Sean Summers, 56, the former chief executive officer of Pick n Pay Stores, said he is among those who lost money. "I am an investor and have taken many investment decisions in my life, and this is one of the less fortunate ones," said Summers, who resigned in 2006 after 33 years with the Cape Town-based chain.

Prominent names
Among others who invested were Mervyn Serebro, former head of retailer OK Bazaars, and Lowenthal, the former chairman of the stock exchange, the Financial Mail reported on June 10.

It was in the late 1990s that Tannenbaum started to order pharmaceutical ingredients from outside South Africa, shipping and distributing them to a range of clients rather than just taking commissions on imports that went directly from supplier to customer, Tannenbaum said in a June 25 e-mail.

"The company still has the same agency agreements with most suppliers as it did 50 years ago," said Tannenbaum, who took over the family business from his father.

‘Horrendous robbery'
Documents showing Tannenbaum had contracts with Aspen Pharmacare were forged, Aspen said in a June 12 statement. Five days later the Reserve Bank said a fake letter from the Bank was used to instruct South Africa's First National Bank to release Tannenbaum's money to a Hong Kong lender.

Tannenbaum now lives in a two-story house at the end of a cul-de-sac in the affluent Sydney suburb of St. Ives. A security guard outside the house turned away Bloomberg News reporters on June 24. The offices of his Australian company, Frankel International, a 15-minute walk away, were empty the same day.

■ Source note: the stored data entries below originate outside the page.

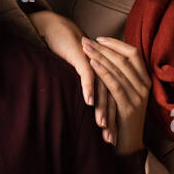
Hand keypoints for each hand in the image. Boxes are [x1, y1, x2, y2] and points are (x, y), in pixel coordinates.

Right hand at [31, 11, 118, 146]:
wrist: (60, 32)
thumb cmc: (69, 55)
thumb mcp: (81, 77)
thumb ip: (88, 92)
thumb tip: (88, 113)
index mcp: (108, 77)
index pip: (113, 103)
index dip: (114, 122)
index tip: (113, 140)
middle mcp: (105, 71)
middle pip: (111, 100)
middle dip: (111, 121)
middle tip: (111, 140)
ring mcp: (96, 65)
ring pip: (102, 90)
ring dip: (102, 109)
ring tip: (101, 125)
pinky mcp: (85, 59)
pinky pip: (88, 76)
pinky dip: (89, 89)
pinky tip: (89, 103)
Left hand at [81, 36, 150, 157]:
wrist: (128, 145)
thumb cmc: (122, 118)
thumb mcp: (124, 95)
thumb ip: (120, 78)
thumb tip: (106, 58)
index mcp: (145, 80)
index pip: (133, 54)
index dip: (116, 44)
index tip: (99, 38)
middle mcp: (145, 86)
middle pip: (124, 59)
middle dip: (104, 48)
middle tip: (86, 39)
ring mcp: (138, 97)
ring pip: (119, 70)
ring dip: (100, 57)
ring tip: (85, 48)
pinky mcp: (129, 108)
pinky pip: (115, 86)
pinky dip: (103, 73)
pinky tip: (91, 65)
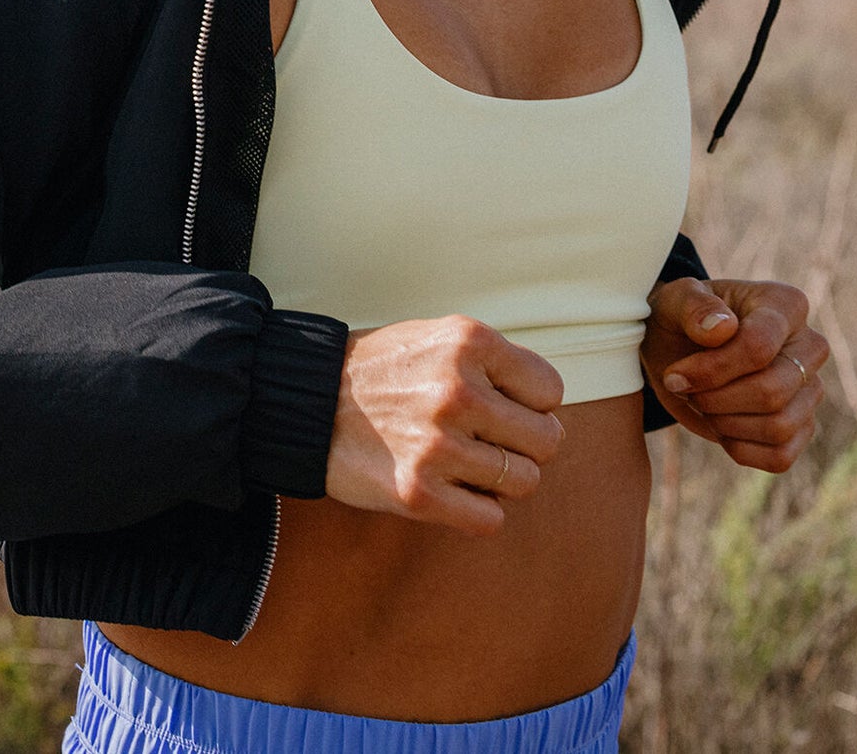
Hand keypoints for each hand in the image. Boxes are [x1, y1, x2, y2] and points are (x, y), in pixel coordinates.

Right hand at [325, 315, 566, 534]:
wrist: (307, 401)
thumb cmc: (382, 370)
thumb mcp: (436, 338)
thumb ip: (494, 363)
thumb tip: (548, 411)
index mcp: (466, 341)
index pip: (550, 390)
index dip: (529, 401)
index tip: (500, 404)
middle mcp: (456, 390)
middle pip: (546, 441)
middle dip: (523, 445)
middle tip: (488, 440)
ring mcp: (437, 444)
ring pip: (523, 482)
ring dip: (500, 479)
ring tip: (464, 461)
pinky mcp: (419, 492)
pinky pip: (491, 518)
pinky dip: (477, 509)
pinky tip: (451, 487)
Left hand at [643, 277, 825, 471]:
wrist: (677, 349)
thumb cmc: (678, 318)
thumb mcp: (672, 301)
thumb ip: (692, 305)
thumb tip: (722, 328)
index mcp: (785, 305)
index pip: (758, 347)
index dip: (711, 370)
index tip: (673, 375)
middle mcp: (809, 346)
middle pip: (773, 391)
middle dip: (716, 398)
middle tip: (682, 388)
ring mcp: (811, 390)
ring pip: (780, 427)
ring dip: (725, 423)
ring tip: (700, 402)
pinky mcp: (802, 427)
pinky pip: (781, 456)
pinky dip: (739, 448)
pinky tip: (717, 425)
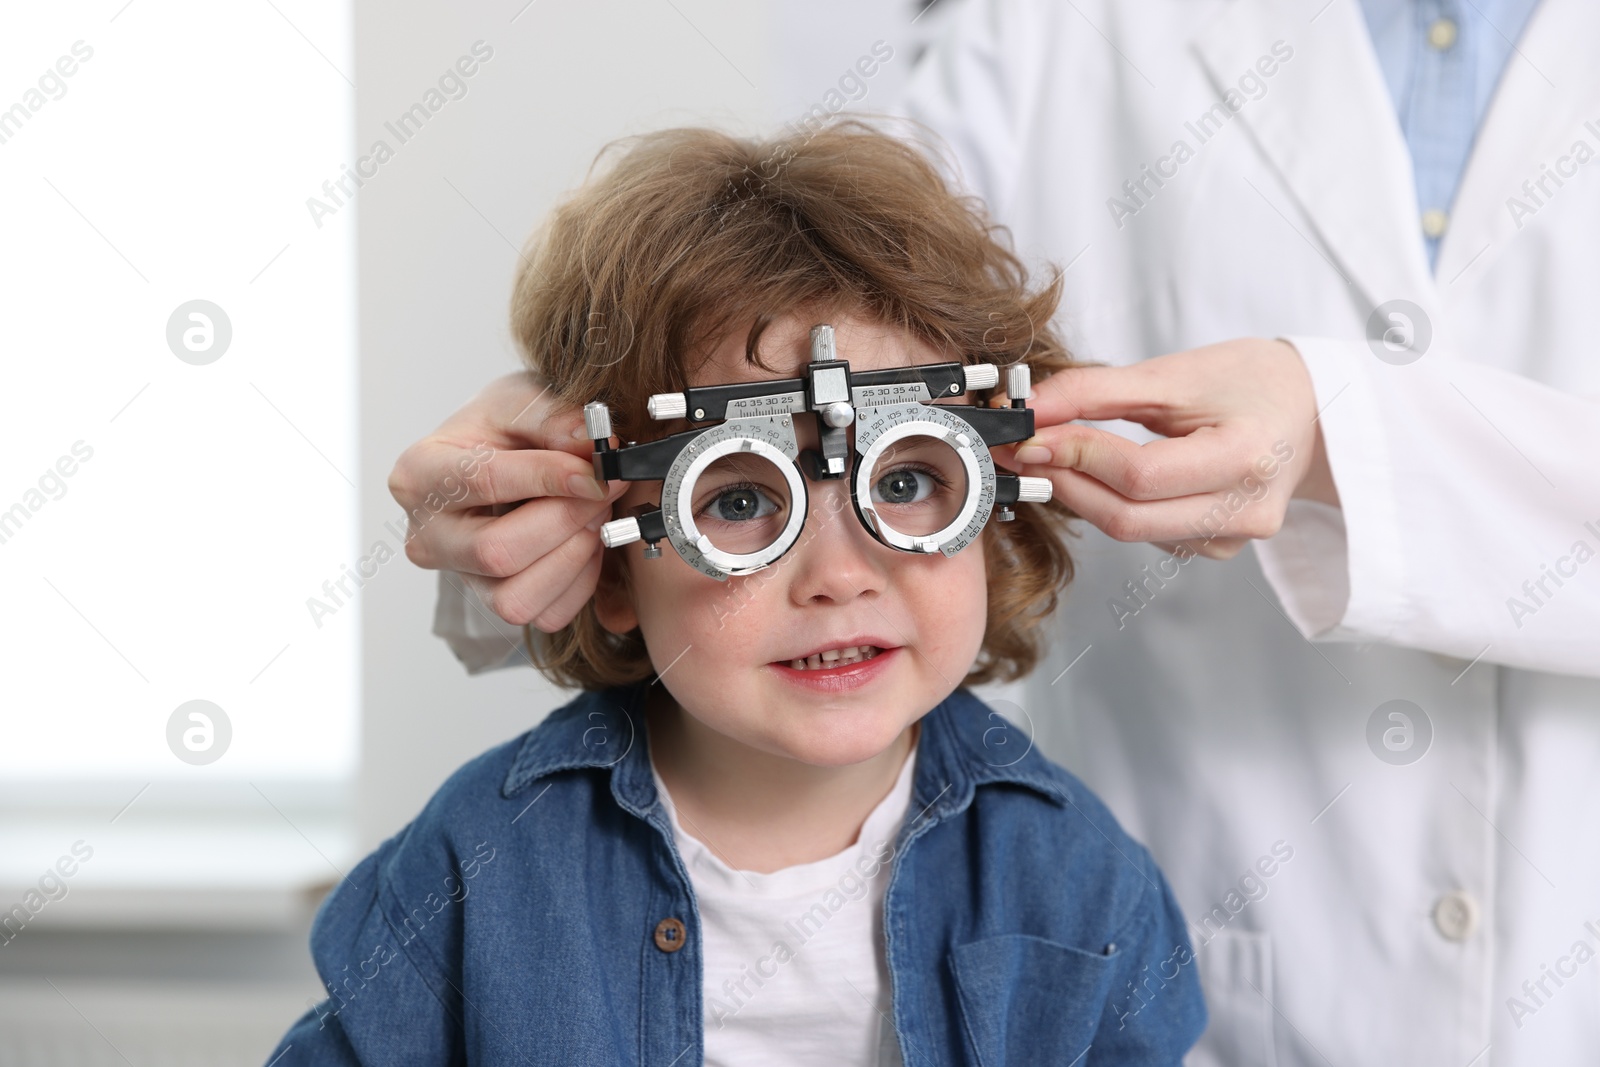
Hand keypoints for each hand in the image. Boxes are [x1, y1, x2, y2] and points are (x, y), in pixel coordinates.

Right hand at [387, 371, 626, 629]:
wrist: (499, 456)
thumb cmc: (500, 429)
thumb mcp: (519, 400)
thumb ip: (553, 416)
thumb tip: (592, 443)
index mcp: (419, 475)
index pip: (483, 482)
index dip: (548, 478)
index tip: (597, 470)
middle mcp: (428, 536)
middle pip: (497, 552)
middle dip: (565, 521)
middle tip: (603, 489)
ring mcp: (460, 577)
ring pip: (516, 598)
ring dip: (573, 556)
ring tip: (593, 513)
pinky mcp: (495, 603)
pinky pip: (546, 614)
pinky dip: (579, 581)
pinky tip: (584, 541)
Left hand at [990, 338, 1337, 559]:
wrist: (1308, 409)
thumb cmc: (1249, 381)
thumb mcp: (1175, 372)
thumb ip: (1097, 391)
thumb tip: (1029, 410)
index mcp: (1247, 459)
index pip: (1140, 475)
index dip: (1076, 455)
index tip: (1027, 432)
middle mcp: (1247, 511)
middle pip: (1128, 517)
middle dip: (1064, 482)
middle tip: (1022, 450)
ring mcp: (1233, 537)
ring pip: (1132, 530)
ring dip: (1083, 493)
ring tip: (1054, 453)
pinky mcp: (1217, 547)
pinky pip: (1147, 534)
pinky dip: (1114, 504)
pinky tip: (1107, 474)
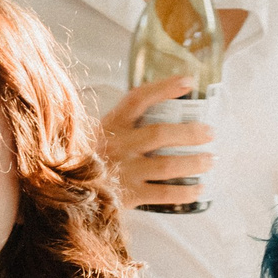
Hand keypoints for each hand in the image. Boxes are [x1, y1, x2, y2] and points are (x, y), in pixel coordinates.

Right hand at [102, 77, 214, 208]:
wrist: (67, 194)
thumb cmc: (89, 161)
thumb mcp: (98, 135)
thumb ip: (123, 127)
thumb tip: (163, 115)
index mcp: (110, 125)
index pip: (138, 99)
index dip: (165, 88)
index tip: (189, 81)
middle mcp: (117, 145)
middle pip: (160, 134)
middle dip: (190, 132)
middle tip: (210, 132)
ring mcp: (123, 171)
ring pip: (167, 165)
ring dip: (194, 162)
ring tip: (210, 160)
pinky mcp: (129, 196)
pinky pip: (164, 193)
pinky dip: (185, 191)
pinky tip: (198, 189)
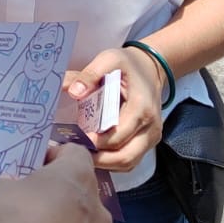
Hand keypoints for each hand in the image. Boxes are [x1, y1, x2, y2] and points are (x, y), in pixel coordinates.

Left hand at [64, 48, 163, 172]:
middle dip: (99, 159)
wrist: (150, 70)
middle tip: (76, 151)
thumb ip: (89, 73)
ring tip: (82, 153)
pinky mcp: (147, 142)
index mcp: (141, 107)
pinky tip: (95, 153)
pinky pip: (130, 160)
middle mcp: (151, 127)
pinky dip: (112, 162)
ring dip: (105, 163)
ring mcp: (151, 137)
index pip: (119, 135)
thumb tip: (72, 91)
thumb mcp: (109, 59)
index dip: (98, 142)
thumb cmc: (128, 65)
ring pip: (128, 163)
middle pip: (125, 156)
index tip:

In an e-mail exchange, Tannenbaum said he and his family left South Africa in 2007 after a "horrendous robbery" at his home. Now without access to money, Tannenbaum said he is living from day to day with the "support of friends and family".     
Kraus, the opera singer who promotes herself as the Diva in Africa, said she first met Tannenbaum in August 2007 at Pigalle, the restaurant in Johannesburg's banking district where a bottle of 1995 Vintage Dom Perignon Rose costs R6 750. That is equivalent to the average dinner bill for 25 people at a mid- range restaurant in the city.

New York roots
About 60 investors were there that night, she said, and they talked openly about their investments while the champagne flowed freely on Tannenbaum's tab.     

Eighteen months later she tried to recover her investment, and the situation "smelt funny", said Kraus, who retains her New York accent 23 years after moving to South Africa. Rees, with whom she invested her $1.5m through an account he had in the Isle of Man, kept stalling, she said.     

"This is my retirement money," Kraus said. "I was desperate. I had no money."

Kraus said she still has no idea where her money went.